After the 2020 hit 'Enola Holmes', it was obvious that London's teenage sleuth would return with more fourth wall-breaking adventures. Unsurprisingly, the charismatic and effervescent spirit of Millie Bobby Brown as the titular moppet with gifted intellect lies at the heart of the 'Enola Holmes 2'. Brown's effortless performance makes it a delightful watch.
'Enola Holmes 2' is that rare 'sequel bests the first' kind of movie. In the first moments we see a plucky Enola running away from two cops. Suddenly, she halts and looks at the camera to rewind the scene and tell the audience how she got into this mess.
A few years after the events of the first film, Enola is starting out on her own and setting up her own detective agency, only if Londoner would take her seriously. All her potential clients sneer at the fact that she's a woman and young. Enola realises that independent, professional women are treated more like suspects than like trusted investigators in Victorian England. Like the first film, 'Enola Holmes 2' does contain the right amount of corny romantic scenes.
While Sherlock (Henry Cavill) is investigating a high-flying financial corruption case, Enola, on the other hand, not being hired by anyone, is going to shut her agency down. Just as she's given up, a prospective client shows up.
Having found an advertisement for Enola's agency on the streets, the young girl wants Enola to find her sister Sarah (Hannah Dodd) who works at a matchstick factory – where workers are mysteriously dying of typhus – and has gone missing.
There's a historical and political backdrop to the film, too, as it takes place during a fictionalised version of the Matchgirls' strike of 1888. Class plays a notable part in this instalment, particularly for Enola, who finds herself stuck between two worlds: too posh for the working-class kids she's trying to help, and far too unrefined for the elites she needs to investigate.
Enola picks up the case of a missing working-class woman. Given the Victorian notions, it makes sense that her first case comes from a fellow young woman. Notice the feminist centerpiece of the story: a woman is employed by another woman to help find another woman. Eventually, the Matchgirls' strike provides a dose of oomph to the film's feminist message.
Director Harry Bradbeer and writer Jack Thorne make the balanced statement: feminism doesn't necessarily only despise men. As much as there are terrifying male villains in this movie, such as David Thewlis' Grail, there are also men who are allies, fighting beside women for their causes.
However, there's a lot more going on with the case than simply a missing girl. Sherlock, meanwhile, finds himself vexed with his own case, and it's not long before the two inevitably intersect.

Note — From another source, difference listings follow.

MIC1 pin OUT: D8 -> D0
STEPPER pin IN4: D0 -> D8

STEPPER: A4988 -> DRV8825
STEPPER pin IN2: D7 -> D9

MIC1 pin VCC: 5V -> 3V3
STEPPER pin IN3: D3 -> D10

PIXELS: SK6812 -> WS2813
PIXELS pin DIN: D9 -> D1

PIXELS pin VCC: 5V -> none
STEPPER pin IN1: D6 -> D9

It's actually a delight to see actors like Henry Cavill, Helena Bonham Carter and David Thewlis' calibre, known for their serious roles, just having fun.
Brown conveys Enola's spirited demeanour with gusto, but also manages to flesh out her vulnerabilities, as Edith, a suffragist leader and jiu-jitsu master played by a steadying Susan Wokoma, proclaims Enola as "a force of nature."
The action scenes are well-choreographed. Even though we know Enola will end the film mostly unscathed, the movie never makes things easy for her. Grail, the villain figure, is reckless and a force to be reckoned with. He can even kill in order to get what he wants. Mostly known as Remus Lupin from Harry Potter, Thewlis as Grail as a shrewd villain brings a proper menace to the character.
Speaking of well-choreographed fight scenes, when Enola's mother and Edith band together to beat the heck out of male assailants, one can't help but cheer on this Young Adult (YA) feminist tale as a welcome addition to the Sherlock Holmes universe.
In addition to being entertaining mysteries revolving around a spirited adolescent detective and a stellar cast of supporting players, the Enola Holmes films serve as a lens through which to examine the Victorian London that is so often romanticised in other movies.
The movie offers a playful romp around 19th century London. The cast and crew of the original reprise their roles to dish up a second Victorian mystery that continues the airy charms of the first, which featured twisting alley chase sequences, cheeky asides to the camera, and girls outsmarting boys.
Consistently surprising, thematically rich, and aided by an energetic central performance, 'Enola Holmes 2' is the rare sequel that doesn't take the bigger-is-better route. Instead, it doubles down on what made the first movie such a breath of pandemic-era fresh air in the first place. The movie's timeliness is baked into the plot, which concerns a criminal conspiracy and a couple of whistleblowers out to expose it.
Enola gets into plenty of fights and makes a few daring escapes as well. While it's a story about a detective, 'Enola Holmes 2' isn't a detective movie. It is the kind of bombastic action flick that will likely appeal to fans.
Enola Holmes is originally a series of eight YA novels written by Nancy Springer. While it conveys an inspiring message for working women and basically provides some commentary on society's treatment of young women, it doesn't do it in a preachy way.
Women being picked up by women, fighting for women, and even being outfoxed by women—all of it makes it a compact feminist thriller anchored in a real-life working-class revolt. Enola Holmes is not like Sherlock Holmes' cerebral show; rather it is light, fun and purely entertaining.